Stop worrying about what others think and focus on what makes you happy

Sarah Knight tells Olivia Kelleher to be happier and have more fun by living life in way that suits her

Respected editor Sarah Knight quit her job in a major publishing house in New York last summer to start her own business as a freelancer.

Sarah says the day she quit her job she eliminated a whole category of things on which she had previously wasted time and energy: supervisors, co-workers, her commute, her wardrobe and her alarm clock.

The 36-year-old was conscious that she was “sliding down that corporate ladder faster than a stripper down the last pole of the night” but felt compelled to make massive changes.

“I got to the point where I was so unhappy. I was good at my job. People were saying ‘Why would you give up?’ But I decided to prioritise things that make me happy. I had to disentangle myself from my life,” she says. Sarah found that she had time on her hands once she had been released from the “yoke of corporate ennui.”

She started thinking about social obligations and vowed that she wouldn’t spend her time, energy or money on things that didn’t make her happy or improve her life.

She called it the “Not Sorry Method” and came up with the idea of writing a book for individuals bogged down by the expectations of others.

Her book The Life Changing Magic of Not Giving a F**k has received enormously positive feedback particularly at a time of year when readers are bombarded by improvement tomes.
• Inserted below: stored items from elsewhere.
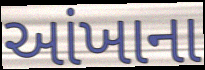
આંખાના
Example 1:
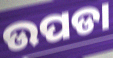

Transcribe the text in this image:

ଉପଡା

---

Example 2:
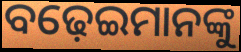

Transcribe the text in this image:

ବଢ଼େଇମାନଙ୍କୁ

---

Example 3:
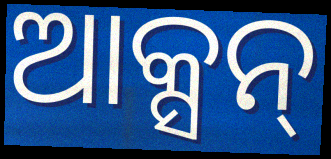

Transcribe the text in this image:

ଆକ୍ସନ୍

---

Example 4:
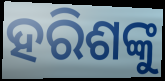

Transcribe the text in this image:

ହରିଶଙ୍କୁ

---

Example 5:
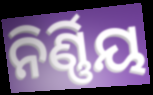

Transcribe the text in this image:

ନିର୍ଣ୍ଣିୟ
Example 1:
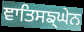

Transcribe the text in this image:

ਞਾਤਿਸਙ੍ਘੇਨ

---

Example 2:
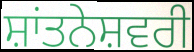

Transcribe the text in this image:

ਸ਼ਾਂਤਨੇਸ਼ਵਰੀ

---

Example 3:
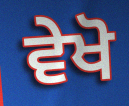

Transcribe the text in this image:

ਵੇਖੋ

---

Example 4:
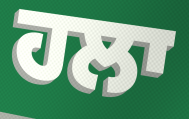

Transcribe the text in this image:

ਹਲਾ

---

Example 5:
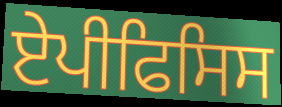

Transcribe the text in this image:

ਏਪੀਫਿਸਿਸ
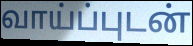
வாய்ப்புடன்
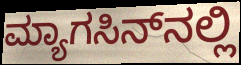
ಮ್ಯಾಗಸಿನ್‍ನಲ್ಲಿ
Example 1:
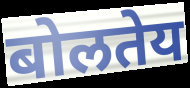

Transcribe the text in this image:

बोलतेय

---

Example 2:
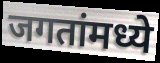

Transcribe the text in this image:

जगतांमध्ये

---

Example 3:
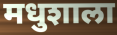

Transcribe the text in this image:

मधुशाला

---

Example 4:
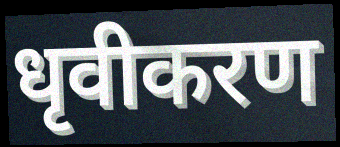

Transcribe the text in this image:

धृवीकरण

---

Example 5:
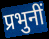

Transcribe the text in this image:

प्रभुनीं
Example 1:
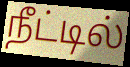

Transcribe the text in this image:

நீட்டில்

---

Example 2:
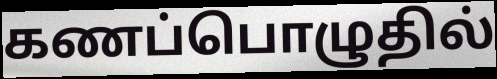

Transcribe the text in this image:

கணப்பொழுதில்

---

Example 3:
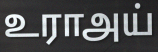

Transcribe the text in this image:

உராஅய்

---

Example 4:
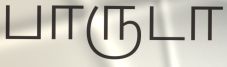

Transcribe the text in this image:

பாருடா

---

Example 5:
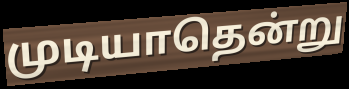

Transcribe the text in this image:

முடியாதென்று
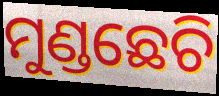
ମୁଣ୍ଡଛେଚି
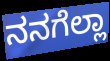
ನನಗೆಲ್ಲಾ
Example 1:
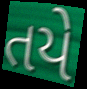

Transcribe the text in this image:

તયે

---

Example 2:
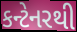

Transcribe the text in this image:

કન્ટેનરથી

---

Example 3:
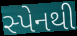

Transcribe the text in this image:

સ્પેનથી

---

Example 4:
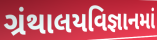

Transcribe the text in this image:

ગ્રંથાલયવિજ્ઞાનમાં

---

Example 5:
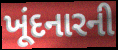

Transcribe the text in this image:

ખૂંદનારની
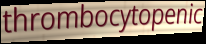
thrombocytopenic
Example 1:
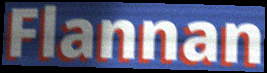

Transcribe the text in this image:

Flannan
Sarah stresses it is vital that people stop worrying about all the things they feel they should be doing and start focusing on what they want to do.

“Our time is a finite and precious commodity. There is so much pressure on people in January to start an exercise regime and my book turns that on its head. If you don’t want to do it don’t do it. I would say to people be selfish but don’t be an asshole. We are so conditioned to do things for other people rather than ourselves. It is a misguided social norm,” she says.

She advises readers to divide their time into what they care about and what they can eliminate.

She no longer cares about “what other people think, having a bikini body, basketball, being a morning person, Taylor Swift, Iceland, passwords, going to the gym, feigning sincerity and calculus.”

Sarah argues that being selfish shouldn’t be a “four-letter word” as if you prioritise your time you will be a “nicer well-rested spouse, colleague, child and employee.”

She says the difference between her quality of life five years ago and now is extraordinary, and she owes it all to caring less.

“I had to decide to stop giving a f**k. I would compare it when you are on a plane and you are told to put on your oxygen mask first before you tend to others. I have had a fairly equal balance of readers so far.

“But specifically I have had a lot of women contacting me. Women apologise so much. If you don’t want to do something there is nothing wrong with a polite ‘no thank you.’ You only have so much time.”

Sarah Knight

Sarah believes there are certain things that devour time that can immediately be eliminated.

“Useless paperwork is a scourge on our society and it’s up to you to stop giving a f**k. The more useless paperwork you acquiesce to doing, the more you’ll have heaped upon you. Yes there is some paperwork you have to fill out. The kind that makes you get paid for instance. That’s useful.

“She insists the benefits of “ceasing to give a f**k” include “time, energy and money.” “Sometimes all you want is a free hour to take a leisurely bath and clip your toe nails. By not giving a f**k about making an appearance at your neighbour’s vegan BBQ you get back that hour. You want that Caribbean vacation so bad. By not giving a f**k about your grade school friend’s wedding that you don’t understand why you were invited to in the first place, you can march on over to JetBlue.com and reallocate the thousand dollars.”

Sarah wrote her book in a “not recommended” manic four weeks. Her publishers never had an issue with the expletive in the title but she is finding it is a stumbling block in the mainstream media in her native US. It is not an issue in the UK, Ireland or Australia.

“Sales in the States have been fantastic so I expect the media will catch up. It’s an uphill battle with TV and radio. We live in a whole culture where there is a series about Kim Kardashian but you can’t use the word f**k.”